Part 7 - Oil and Icebergs (Tres Lagos - El Calafate)

Ruta 40 doesn’t change. It’s as if the whole world is made of bloody gravel. We cross the Rio Leona, and find the same gravelly hell on the other side. The Rio Santa Cruz is no better but, at last, after five days of suffering, the gravel ends: we’re back on the old blacktop. The blessed asphalt, smoothest of all road surfaces, black stairway to V-twin heaven, praise be to you! We can even shift up a gear or two, and the road rushes by.

El Calafate is the centre of Patagonian tourism, and here we meet Tommy on Sunday. The rear gate on the flatbed truck has jammed, but we lift the bike over by sheer brute force and willpower. All we need now is a new gearbox. It doesn’t turn up on Monday, and on Tuesday we find that it’s stuck in Customs at Buenos Aires because of a problem with the documentation. Unbelievably, there is a law in Argentina that prohibits the import of reconditioned gearboxes! Several faxes, one customs agent and $200 later it looks like the problem has been sorted so we take a day off to visit the Perito Moreno glacier not far from the Chilean border.

The Perito Moreno, which looms over Lago Argentino, is a UNESCO World Heritage Site and is one of the few constantly advancing glaciers in the world. It’s like a living creature, noisily moving at the rate of two metres a day, while house-sized chunks of ice break off and thunder down into the lake. The ice at the fringe of the glacier has an amazing deep cobalt-blue quality, caused by the density of the ice which has been crushed for the last 400 years until virtually all the air has been squeezed out. Consequently the lake is littered with a series of stunning cobalt-blue icebergs.

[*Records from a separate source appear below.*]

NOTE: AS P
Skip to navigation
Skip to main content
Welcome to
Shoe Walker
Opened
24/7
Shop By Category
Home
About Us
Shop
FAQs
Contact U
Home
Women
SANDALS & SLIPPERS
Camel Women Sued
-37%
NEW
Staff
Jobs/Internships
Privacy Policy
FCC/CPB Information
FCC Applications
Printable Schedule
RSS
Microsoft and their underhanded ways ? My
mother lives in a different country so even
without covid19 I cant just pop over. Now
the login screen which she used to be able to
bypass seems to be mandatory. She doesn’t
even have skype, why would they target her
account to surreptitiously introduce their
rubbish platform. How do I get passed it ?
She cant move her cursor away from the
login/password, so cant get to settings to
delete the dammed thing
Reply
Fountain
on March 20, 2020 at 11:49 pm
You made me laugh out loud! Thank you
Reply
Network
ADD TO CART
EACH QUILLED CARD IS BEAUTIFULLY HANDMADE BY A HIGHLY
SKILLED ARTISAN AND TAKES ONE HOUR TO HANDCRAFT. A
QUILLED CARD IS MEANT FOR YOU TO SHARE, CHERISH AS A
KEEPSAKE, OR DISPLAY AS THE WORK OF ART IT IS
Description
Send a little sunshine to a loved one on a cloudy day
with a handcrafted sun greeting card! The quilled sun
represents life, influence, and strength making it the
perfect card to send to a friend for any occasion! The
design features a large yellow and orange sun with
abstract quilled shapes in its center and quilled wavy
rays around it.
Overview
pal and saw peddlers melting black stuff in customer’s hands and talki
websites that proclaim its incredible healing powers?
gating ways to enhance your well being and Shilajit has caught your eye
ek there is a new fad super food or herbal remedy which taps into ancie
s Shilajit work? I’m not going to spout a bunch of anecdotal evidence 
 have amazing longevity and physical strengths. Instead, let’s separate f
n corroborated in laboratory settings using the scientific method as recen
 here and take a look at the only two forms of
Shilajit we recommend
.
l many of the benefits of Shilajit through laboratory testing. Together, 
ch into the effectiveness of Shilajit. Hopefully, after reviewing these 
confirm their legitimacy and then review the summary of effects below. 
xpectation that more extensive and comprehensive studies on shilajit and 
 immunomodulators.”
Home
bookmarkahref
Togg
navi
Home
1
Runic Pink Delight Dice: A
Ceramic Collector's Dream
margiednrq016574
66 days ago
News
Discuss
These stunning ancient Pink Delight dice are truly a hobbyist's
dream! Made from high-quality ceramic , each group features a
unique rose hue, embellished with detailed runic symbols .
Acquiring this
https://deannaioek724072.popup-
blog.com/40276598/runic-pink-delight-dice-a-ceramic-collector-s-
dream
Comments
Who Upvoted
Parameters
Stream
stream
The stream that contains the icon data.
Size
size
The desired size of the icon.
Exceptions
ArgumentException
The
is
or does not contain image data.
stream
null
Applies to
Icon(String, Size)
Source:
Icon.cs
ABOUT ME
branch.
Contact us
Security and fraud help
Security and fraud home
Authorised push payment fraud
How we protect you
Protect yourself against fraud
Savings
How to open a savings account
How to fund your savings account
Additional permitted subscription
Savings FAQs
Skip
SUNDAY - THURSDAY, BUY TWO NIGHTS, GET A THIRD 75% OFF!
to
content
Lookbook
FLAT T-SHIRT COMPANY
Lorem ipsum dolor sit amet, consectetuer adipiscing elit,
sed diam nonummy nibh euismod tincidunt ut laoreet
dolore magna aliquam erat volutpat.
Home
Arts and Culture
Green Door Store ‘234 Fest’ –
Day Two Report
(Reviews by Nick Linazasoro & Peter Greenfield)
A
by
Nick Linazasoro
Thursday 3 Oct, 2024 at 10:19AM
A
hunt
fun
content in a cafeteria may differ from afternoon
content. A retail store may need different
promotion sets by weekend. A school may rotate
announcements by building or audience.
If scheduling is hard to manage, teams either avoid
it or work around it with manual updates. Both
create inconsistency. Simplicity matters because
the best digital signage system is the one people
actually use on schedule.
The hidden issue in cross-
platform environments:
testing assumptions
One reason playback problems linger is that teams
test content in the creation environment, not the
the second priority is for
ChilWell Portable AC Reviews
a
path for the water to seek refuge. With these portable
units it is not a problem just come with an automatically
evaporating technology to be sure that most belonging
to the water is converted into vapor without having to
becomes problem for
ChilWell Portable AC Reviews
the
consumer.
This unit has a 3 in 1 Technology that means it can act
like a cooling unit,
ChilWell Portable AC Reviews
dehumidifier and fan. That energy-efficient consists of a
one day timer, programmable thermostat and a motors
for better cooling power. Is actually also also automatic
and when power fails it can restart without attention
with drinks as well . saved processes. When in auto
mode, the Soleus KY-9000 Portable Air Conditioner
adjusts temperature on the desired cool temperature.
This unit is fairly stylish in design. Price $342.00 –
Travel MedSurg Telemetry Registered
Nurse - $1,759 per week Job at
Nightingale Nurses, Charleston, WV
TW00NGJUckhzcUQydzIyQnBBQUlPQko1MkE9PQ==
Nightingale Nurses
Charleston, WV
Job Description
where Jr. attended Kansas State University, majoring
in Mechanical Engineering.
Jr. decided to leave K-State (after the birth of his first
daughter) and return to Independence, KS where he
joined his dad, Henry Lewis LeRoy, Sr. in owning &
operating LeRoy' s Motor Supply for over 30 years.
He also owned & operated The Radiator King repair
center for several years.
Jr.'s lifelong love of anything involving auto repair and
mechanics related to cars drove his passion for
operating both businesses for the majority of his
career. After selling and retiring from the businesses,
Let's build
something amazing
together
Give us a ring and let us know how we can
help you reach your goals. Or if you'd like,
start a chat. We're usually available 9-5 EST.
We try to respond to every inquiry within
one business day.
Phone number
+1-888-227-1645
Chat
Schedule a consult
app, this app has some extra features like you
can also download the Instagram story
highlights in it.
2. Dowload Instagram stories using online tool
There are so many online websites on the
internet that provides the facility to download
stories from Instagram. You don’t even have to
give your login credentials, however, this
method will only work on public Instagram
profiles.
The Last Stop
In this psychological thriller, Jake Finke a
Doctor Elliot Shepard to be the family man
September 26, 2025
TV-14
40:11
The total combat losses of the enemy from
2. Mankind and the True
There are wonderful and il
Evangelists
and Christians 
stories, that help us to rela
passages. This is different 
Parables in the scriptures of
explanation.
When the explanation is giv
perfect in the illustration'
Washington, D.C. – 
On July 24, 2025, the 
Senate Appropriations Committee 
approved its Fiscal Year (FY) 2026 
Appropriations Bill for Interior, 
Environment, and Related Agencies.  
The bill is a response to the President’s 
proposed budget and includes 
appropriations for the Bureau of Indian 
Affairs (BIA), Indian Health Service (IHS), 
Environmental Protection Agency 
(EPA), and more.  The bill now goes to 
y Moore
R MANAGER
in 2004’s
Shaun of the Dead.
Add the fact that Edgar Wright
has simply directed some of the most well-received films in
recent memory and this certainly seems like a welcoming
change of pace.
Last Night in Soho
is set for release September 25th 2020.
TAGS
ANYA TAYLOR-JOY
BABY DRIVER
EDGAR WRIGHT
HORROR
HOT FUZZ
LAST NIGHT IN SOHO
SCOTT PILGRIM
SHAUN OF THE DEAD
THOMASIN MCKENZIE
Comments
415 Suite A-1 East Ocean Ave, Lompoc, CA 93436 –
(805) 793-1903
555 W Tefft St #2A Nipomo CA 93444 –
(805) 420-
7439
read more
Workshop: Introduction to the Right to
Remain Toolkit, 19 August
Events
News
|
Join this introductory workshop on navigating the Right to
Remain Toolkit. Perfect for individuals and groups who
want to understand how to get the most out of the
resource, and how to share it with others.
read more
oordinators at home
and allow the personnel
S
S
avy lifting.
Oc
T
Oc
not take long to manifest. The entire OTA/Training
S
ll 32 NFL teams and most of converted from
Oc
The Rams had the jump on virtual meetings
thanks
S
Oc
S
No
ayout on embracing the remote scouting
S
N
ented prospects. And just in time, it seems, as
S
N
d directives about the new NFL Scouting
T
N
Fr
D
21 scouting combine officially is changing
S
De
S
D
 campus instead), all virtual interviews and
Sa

Back in El Calafate the gearbox was supposed to arrive on the afternoon flight. It hasn’t. A furious Tommy is then told that the gearbox will be at the hotel at 8pm - at extra cost. By now we don’t care, but we’re still a little surprised when it does actually turn up on time. Although the light is fading, we start work. The next morning the last nuts and bolts are torqued down with makeshift tools - the socket for the primary sprocket is substituted by a chisel from the corner hardware store. But it works … VVrrooommp-vrrooommp! Ruta 40, here we come.